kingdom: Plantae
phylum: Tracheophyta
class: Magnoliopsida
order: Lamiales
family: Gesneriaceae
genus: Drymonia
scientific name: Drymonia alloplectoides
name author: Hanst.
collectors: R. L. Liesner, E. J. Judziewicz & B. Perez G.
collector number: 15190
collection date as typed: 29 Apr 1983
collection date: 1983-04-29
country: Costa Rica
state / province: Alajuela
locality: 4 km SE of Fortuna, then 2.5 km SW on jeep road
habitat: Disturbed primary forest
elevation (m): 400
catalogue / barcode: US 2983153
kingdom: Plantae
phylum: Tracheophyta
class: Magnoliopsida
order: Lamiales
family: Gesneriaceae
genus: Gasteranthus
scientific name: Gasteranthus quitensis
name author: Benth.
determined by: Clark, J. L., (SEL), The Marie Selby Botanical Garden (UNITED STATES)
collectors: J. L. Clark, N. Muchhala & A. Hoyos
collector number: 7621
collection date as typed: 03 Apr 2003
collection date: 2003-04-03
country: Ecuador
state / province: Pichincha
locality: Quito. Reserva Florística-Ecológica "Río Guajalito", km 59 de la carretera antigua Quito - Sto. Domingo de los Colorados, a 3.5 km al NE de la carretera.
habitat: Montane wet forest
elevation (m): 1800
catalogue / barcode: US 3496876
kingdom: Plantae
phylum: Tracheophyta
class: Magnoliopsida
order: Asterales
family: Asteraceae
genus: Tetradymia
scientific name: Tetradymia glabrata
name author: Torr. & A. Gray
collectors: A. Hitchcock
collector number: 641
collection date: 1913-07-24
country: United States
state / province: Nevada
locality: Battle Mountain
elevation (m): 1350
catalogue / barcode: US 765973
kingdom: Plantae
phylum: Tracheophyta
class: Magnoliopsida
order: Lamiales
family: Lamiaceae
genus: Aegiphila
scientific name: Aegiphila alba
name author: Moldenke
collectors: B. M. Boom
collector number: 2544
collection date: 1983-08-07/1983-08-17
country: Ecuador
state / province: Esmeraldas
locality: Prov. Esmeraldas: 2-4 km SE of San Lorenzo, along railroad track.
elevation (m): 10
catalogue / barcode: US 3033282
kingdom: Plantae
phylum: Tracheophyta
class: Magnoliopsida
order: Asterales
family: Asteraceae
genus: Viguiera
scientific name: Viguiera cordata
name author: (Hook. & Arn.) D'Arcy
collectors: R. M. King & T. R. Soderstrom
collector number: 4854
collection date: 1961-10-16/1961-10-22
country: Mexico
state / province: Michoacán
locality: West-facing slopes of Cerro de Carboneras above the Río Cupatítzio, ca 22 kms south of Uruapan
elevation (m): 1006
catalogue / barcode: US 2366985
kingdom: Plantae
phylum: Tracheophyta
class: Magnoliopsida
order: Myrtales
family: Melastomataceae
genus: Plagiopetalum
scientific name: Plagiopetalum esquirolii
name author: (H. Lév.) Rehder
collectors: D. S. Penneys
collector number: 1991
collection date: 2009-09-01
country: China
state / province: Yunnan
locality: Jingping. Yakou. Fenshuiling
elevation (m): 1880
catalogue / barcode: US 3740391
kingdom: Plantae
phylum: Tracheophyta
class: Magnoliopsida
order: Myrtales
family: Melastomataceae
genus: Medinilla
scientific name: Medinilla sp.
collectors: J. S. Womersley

— Task prompt —
How many lines in the listing above contain the string "barcode"? Give only the number.

— Solution for this problem —
6